We read in this morning's WashPost of Conspicuous Organic Consumpion. "Anna Sova Luxury Organics Turkish towels, 900 grams per square meter, $58 apiece. The eco-friendly 600-thread-count bed sheets, milled in Switzerland with U.S. cotton, $570 for queen-size.... [We buy a] 2008 LS 600 hybrid for $104,000 (it actually gets fewer miles per gallon than some traditional makes, but, see, it is a hybrid). Accessorize the interior with an organic Sherpa car seat cover for only $119.99...."
Pretty sharp stuff, for the petroleum-based rapacious destroyer of forests that is a newspaper.
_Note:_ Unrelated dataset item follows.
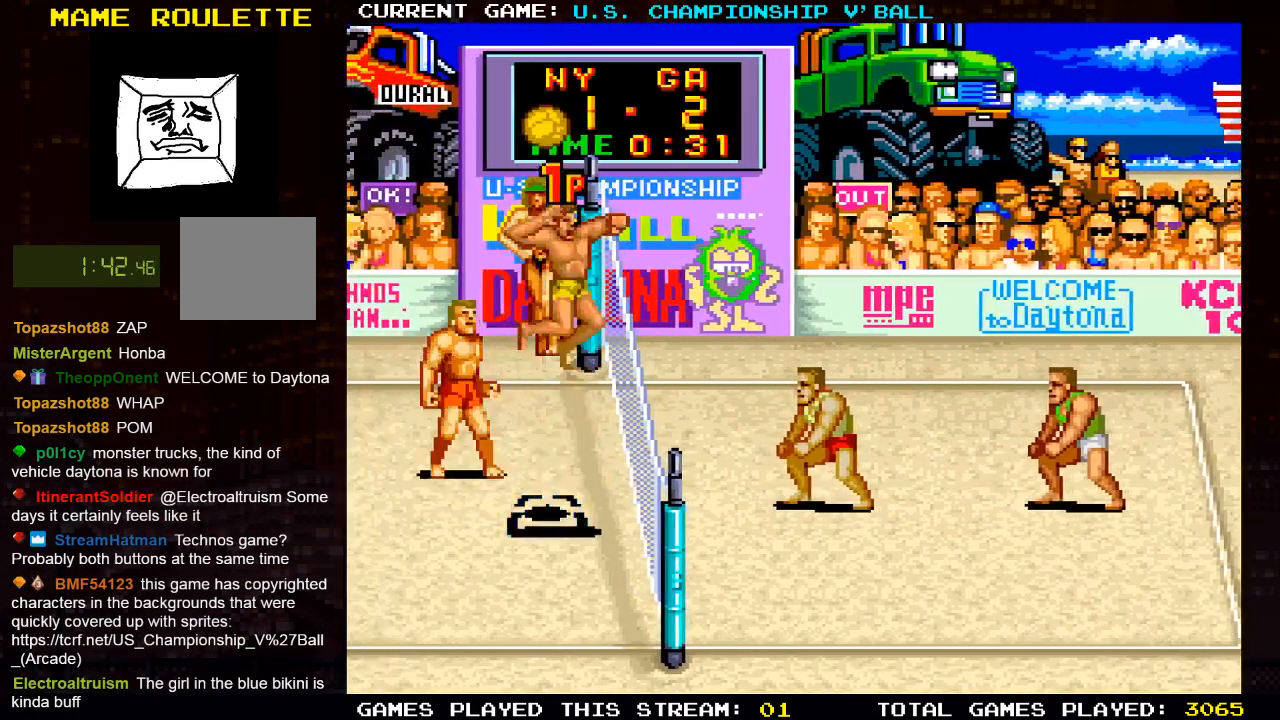
{"buttons": ["DPAD_RIGHT"], "left_stick": "center", "right_stick": "center", "events": [[50, "DPAD_RIGHT", "down"], [83, "SQUARE", "down"], [183, "SQUARE", "up"], [250, "SQUARE", "down"], [367, "SQUARE", "up"]]}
We here chez Jingo are trying to be good green citizens. As they burn out, we've been replacing our incandescent lightbulbs with those newfangled windy-twisty jobbers. I used up the last one just now, and was preparing to throw the package away when a whacking huge observation smacked me like the hot kiss at the end of a wet fist. (Twelve points for ref.) I wrestled the thing to the floor and photographed it immediately:
Do you see what I saw?
The package is huge! It's twice the size it needs to be! The space used for branding the fucking thing is the same size as the thing itself! And of course, what is all that wasted space made of? A little cardboard and a ho-ho-whoooole lot of thick plastic. This package isn't meant to Save the World; it's meant to Sell Lightbulbs. And I, sucker of suckers, thinking I was Saving the World, Bought Lightbulbs. Probably killed about eight acres of rainforest doing it.
Well. The first thing to do, I suppose, is to fish the damned thing out of the trash and put it with the recycling. (There will be a sign on the recycling dumpster: "Bottles and Cans Only!" Screw it. It goes in.)
Now, those little windy-twisty lightbulbs are fragile. Really fragile. You can't wrap them in jute or switchgrass or something. They need a shell to protect them. Maybe the recycled cardboard they make egg cartons out of might do the trick. But with examples like the above, where the need to brand a product supersedes the need to actually be environmentally responsible, we're probably consuming ourselves into extinction.
(Free tip from the Jingmeister: In the few weeks we have before the Collapse of Civilization As We Know it, there's a bloody fortune to be made in the invention of a device that lets you change those lightbulbs on the ceiling while standing on the floor. The thing I use now, the one designed for rounded, incandescent bulbs, has so far broken three of the new ones.)